Now it was Brady’s turn to be astonished. “What do you know about him being hot? He’s old enough to be your father. Man, that’s just sick.”

“Brad Pitt is hot too, and he’s like forty,” Joelle said with a giggle. “And Russell Crowe and Sean Connery.”

“Sean Connery?” Brady made gagging sounds.

Shelby left them to battle it out, Brady’s outraged voice floating behind her.

Brady’s older sister, Heather, was standing in a circle of women, absorbing the admiration of all for her newborn baby girl.

“Two weeks old and sleeping through the night,” she proclaimed proudly.

All the women oohed and aahed and told Heather how fabulous she looked. Which she did, despite the slight dark circles under her eyes. She had that almost palpable glow of a new mother, and Shelby couldn’t help but smile at her.
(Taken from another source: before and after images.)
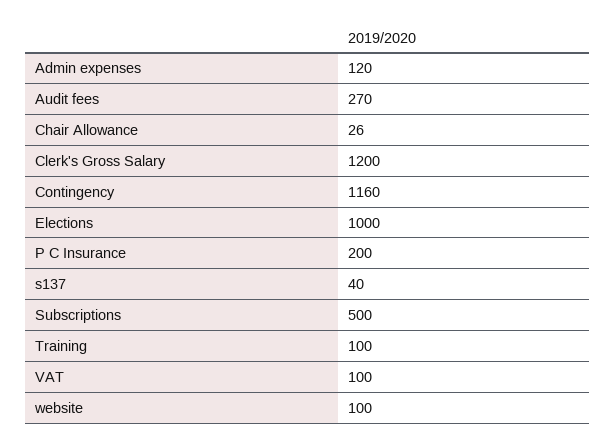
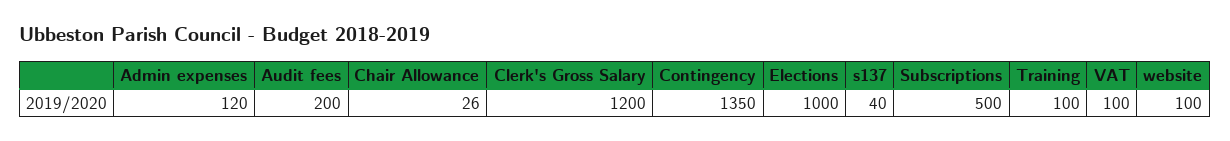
Audit fees: 270 -> 200
Contingency: 1160 -> 1350
P C Insurance: 200 -> none

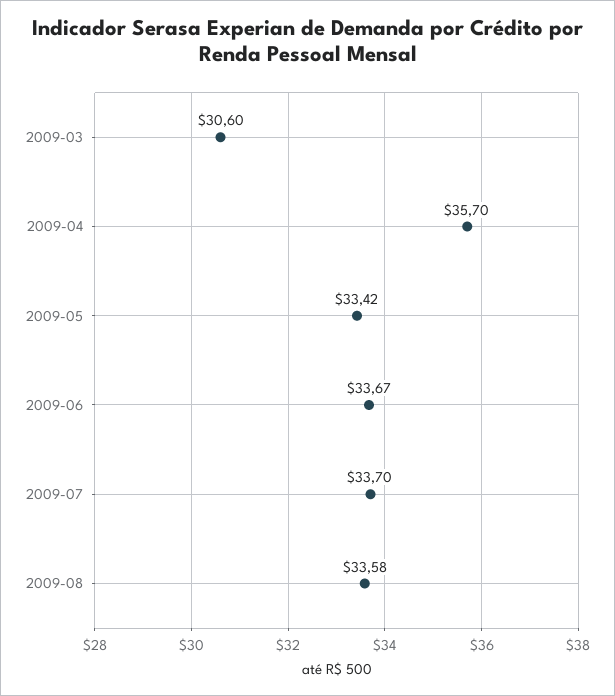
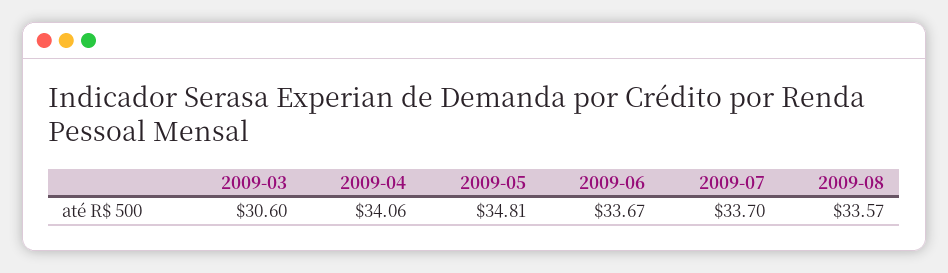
2009-04: 35.7 -> 34.06
2009-05: 33.42 -> 34.81
2009-08: 33.58 -> 33.57

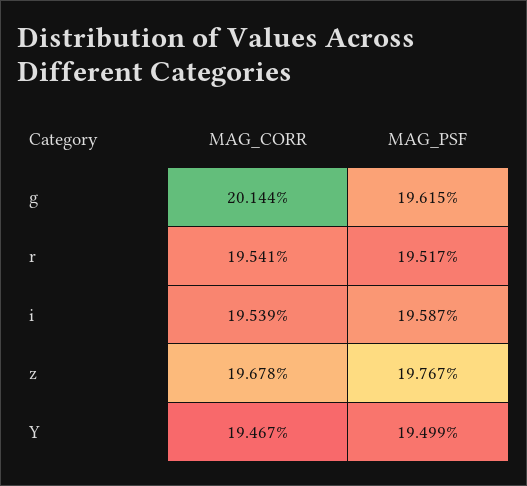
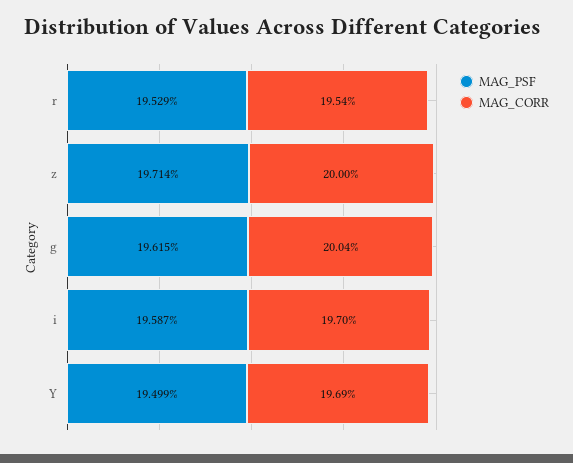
MAG_CORR, g: 20.144 -> 20.04
MAG_PSF, r: 19.517 -> 19.529
MAG_CORR, i: 19.539 -> 19.7
MAG_CORR, z: 19.678 -> 20
MAG_PSF, z: 19.767 -> 19.714
MAG_CORR, Y: 19.467 -> 19.69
“Want to hold Rose, Shelby?” Heather held out the infant in offering.

“Sure.” It would insult Heather if she said no, and she did have an itch to get her hands on that downy blond hair.

After a tricky pass-off, where multiple hands shifted closer to them if needed for a fast catch, Shelby settled Rose into the cradle of her arms, her compact baby body resting with a firm warm weight. Wearing a little pink short-sleeve onesie, Rose was sleeping blissfully, her long pale eyelashes twitching over her red eyelids. Her mouth mimicked sucking in her sleep, and her little fingers shuddered occasionally.

She was just a baby. Just like any other of a thousand born every day.

But staring at her tiny beauty, smelling her soft formula-and-powder scent, Shelby felt everything inside her shift and rise up in a suffocating cloud of longing.

She wanted one of these. One of her own.

For the first time since that long-ago miscarriage, she could admit to herself that she wanted to be a mother now. Not later, not never. But now, in the next couple of years, and that which had seemed impossible a month before suddenly seemed possible.

Passion was fine and dandy, but at the end of the day, a girl had to have something to come home to.